Vlad's other notable achievements were political, specifically, forming solid alliances with Hungary and successfully re-establishing Eastern Europe as a part of the Roman Empire. The one achievement that most anyone who has studied the crusades automatically associates with Vlad Tepes, however, is the taking of Serbia from Wallachia, for it was during this conquest that he became famous for the indiscriminate slaughter of common people. In Vlad's own words, "I have killed men and women, old and young... 23,884 Turks and Bulgarians without counting those whom we burned alive in their homes or whose heads were not chopped off by our soldiers..." Vlad 'The Impaler' Tepes.

"I remember that. Good times..."

"For once, brother, I agree. They screamed wonderfully.."

The legacy left by Vlad III of Wallachia is perhaps the most impressive collection of folklore and literature inspired by one man, especially since so little is known about him personally. Since most of his noted achievements are military, there is little information regarding him besides his ferocity and patriotism. Perhaps it is this notable lack of confirmed facts which has left room for superstition, speculation and fear, and created a legend whose power and cruelty are far greater than those of the man himself.

"I resent that."

Though the image we in the western world call to mind when Vlad III is mentioned is one of a power crazed murderer who slaughtered entire townships without batting an eyelid, this perspective is mostly inspired by Turkish folklore, which paints him as a callous monster used by parents to send their children to bed.

"You see what I'm reduced to! A boogie monster! Bah!"
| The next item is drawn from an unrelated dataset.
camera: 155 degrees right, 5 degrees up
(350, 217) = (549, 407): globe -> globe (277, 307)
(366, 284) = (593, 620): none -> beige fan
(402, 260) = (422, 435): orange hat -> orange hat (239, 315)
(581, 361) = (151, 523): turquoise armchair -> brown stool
The Romanian folklore regarding Vlad is rather more flattering, casting him in the light of a hero fighting to protect his family and country. One of the most famous stories based on the life and times of Vlad Tepes is the touching tale of how, when she received news that Vlad had been imprisoned and that Wallachia was lost to the Turks, his first wife, whose name is not recorded, leapt to her death into a tributary of the Arges River. The tributary was named Raû Doamnei, or the lady's river, in her honour. This tale is still told in Romania to this day.
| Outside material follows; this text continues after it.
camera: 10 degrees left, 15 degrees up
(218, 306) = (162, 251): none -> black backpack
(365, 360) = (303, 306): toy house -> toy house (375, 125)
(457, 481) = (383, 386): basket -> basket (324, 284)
"Ha! That's the most pathetic thing I've ever heard! Vladimir, can you believe what they're saying about you? Vlad... are you okay?"

"SHUT UP! You don't know ANYTHING, she was worth ten of you, you miserable bastard!"

Vlad was eventually killed in 1476 in battle against the Ottoman Turks and his head was sent to Sultan Mehmed II in Constantinople as proof that the Impaler was finally dead.

"How did you get your head back, anyway?"

"Ugh. I would rather not relive that particular experience. Let's just say it involved a lot of nausea on my part. Pig carts are definitely not somewhere you want to spend an extended period of time."

"Eww."

"My thought exactly."

Vlad's descendants continued to rule in Wallachia until 1642, when Vovoide Alexandru Coconul failed to produce offspring, and the rule was passed to the Danesti line.

"Hey, I remember Alex! Wasn't he gay?"

"Do NOT mention that name in my presence! Worthless, lazy, good-for-nothing..."

"Vlad. You're doing it again."

"Sorry."

Through his devotion and single minded ferocity, Vlad III inspired authors, playwrights and storytellers. His legendary tale created an entire subculture which has survived for hundreds of years. Vladimir III Tepes Dracula of Wallachia proved that one man can gain true immortality in the minds and imaginations of the world.

"As well as immortality in other ways..."

"Hey, you don't hear me making fun of you, Mr. Gypsy prince Razvan."

"Well, actually...."

"Shut up, Hobo, I'm reading!"

"See what I mean..."

After Vlad's death, Wallachia was, ironically, overrun by Goths. His body was never recovered.

"Oh, gee, I wonder why that was?"

"Argh. I'm not even going to bother anymore."

"Good plan."

"THAT'S IT! I'm calling Elizabeth, you're staying with the Bathory's until I feel like stomaching the sight of you again."

"Oh, God no. Anything but that!"

"Too late."

"But she's crazy! I mean, even for a vampire, that's just EVIL."

"They don't call her the Blood Countess for nothing."

"You two should get together."

"Hm. That's not a bad idea. GO PACK!"